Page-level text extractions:
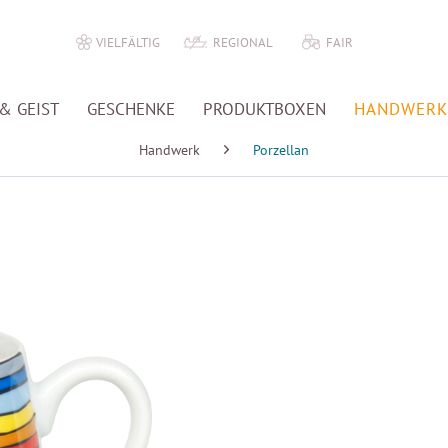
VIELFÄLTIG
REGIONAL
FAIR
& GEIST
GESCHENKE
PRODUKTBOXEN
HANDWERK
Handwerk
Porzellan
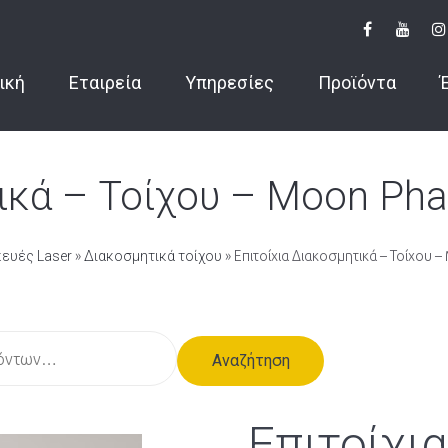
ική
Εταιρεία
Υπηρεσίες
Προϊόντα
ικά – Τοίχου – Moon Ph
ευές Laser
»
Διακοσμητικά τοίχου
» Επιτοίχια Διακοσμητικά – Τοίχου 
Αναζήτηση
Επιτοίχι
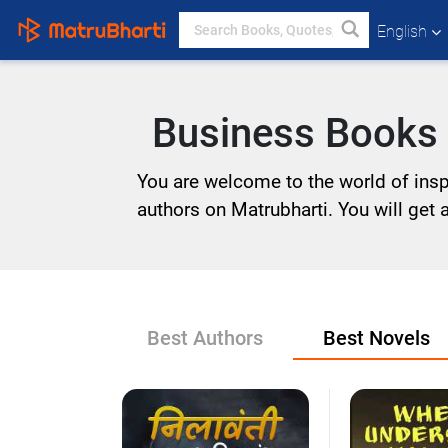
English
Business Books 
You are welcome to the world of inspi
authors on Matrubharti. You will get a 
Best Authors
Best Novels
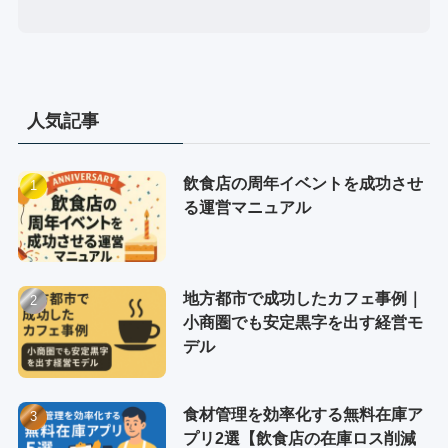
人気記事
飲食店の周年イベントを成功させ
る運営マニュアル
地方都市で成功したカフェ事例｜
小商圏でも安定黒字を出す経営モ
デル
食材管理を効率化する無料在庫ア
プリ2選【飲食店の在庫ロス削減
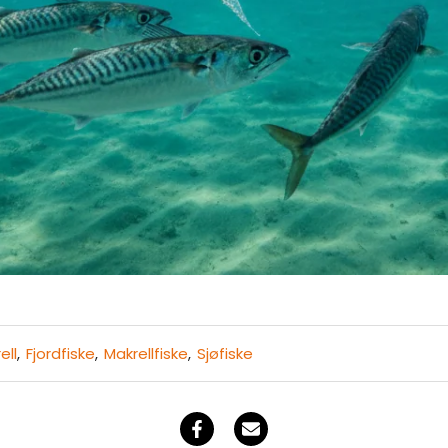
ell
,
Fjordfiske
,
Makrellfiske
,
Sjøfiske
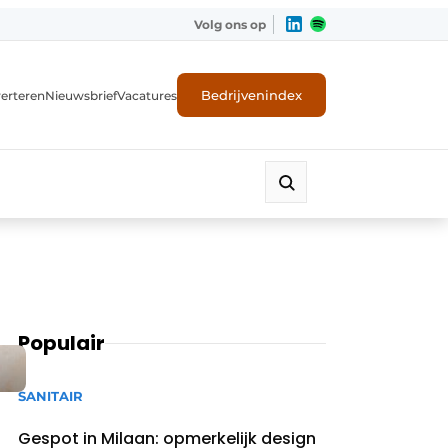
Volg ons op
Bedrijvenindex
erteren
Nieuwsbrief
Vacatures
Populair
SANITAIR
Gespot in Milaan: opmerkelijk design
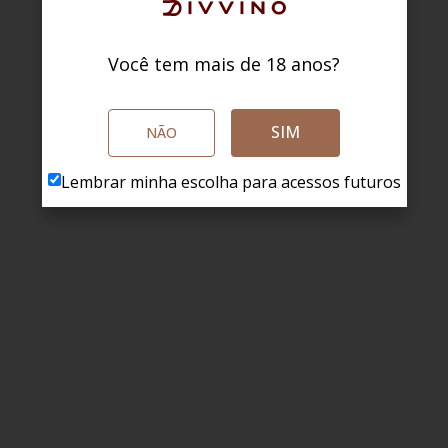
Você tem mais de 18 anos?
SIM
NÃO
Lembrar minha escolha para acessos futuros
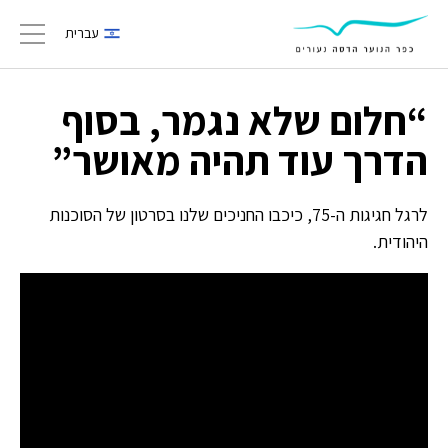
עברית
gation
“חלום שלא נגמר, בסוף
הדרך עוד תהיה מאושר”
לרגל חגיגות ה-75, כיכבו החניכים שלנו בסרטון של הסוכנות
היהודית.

**REQUIRED WORK:**
Leave images out of the retyped records; keep all else exact.

**YOUR SOLUTION:**
VIELFÄLTIG
REGIONAL
FAIR
& GEIST
GESCHENKE
PRODUKTBOXEN
HANDWERK
Handwerk
Porzellan
ική
Εταιρεία
Υπηρεσίες
Προϊόντα
ικά – Τοίχου – Moon Ph
ευές Laser
»
Διακοσμητικά τοίχου
» Επιτοίχια Διακοσμητικά – Τοίχου 
Αναζήτηση
Επιτοίχι
English
Business Books 
You are welcome to the world of inspi
authors on Matrubharti. You will get a 
Best Authors
Best Novels
人気記事
飲食店の周年イベントを成功させ
る運営マニュアル
地方都市で成功したカフェ事例｜
小商圏でも安定黒字を出す経営モ
デル
食材管理を効率化する無料在庫ア
プリ2選【飲食店の在庫ロス削減
ell
,
Fjordfiske
,
Makrellfiske
,
Sjøfiske
Volg ons op
Bedrijvenindex
erteren
Nieuwsbrief
Vacatures
Populair
SANITAIR
Gespot in Milaan: opmerkelijk design
Você tem mais de 18 anos?
SIM
NÃO
Lembrar minha escolha para acessos futuros
עברית
gation
“חלום שלא נגמר, בסוף
הדרך עוד תהיה מאושר”
לרגל חגיגות ה-75, כיכבו החניכים שלנו בסרטון של הסוכנות
היהודית.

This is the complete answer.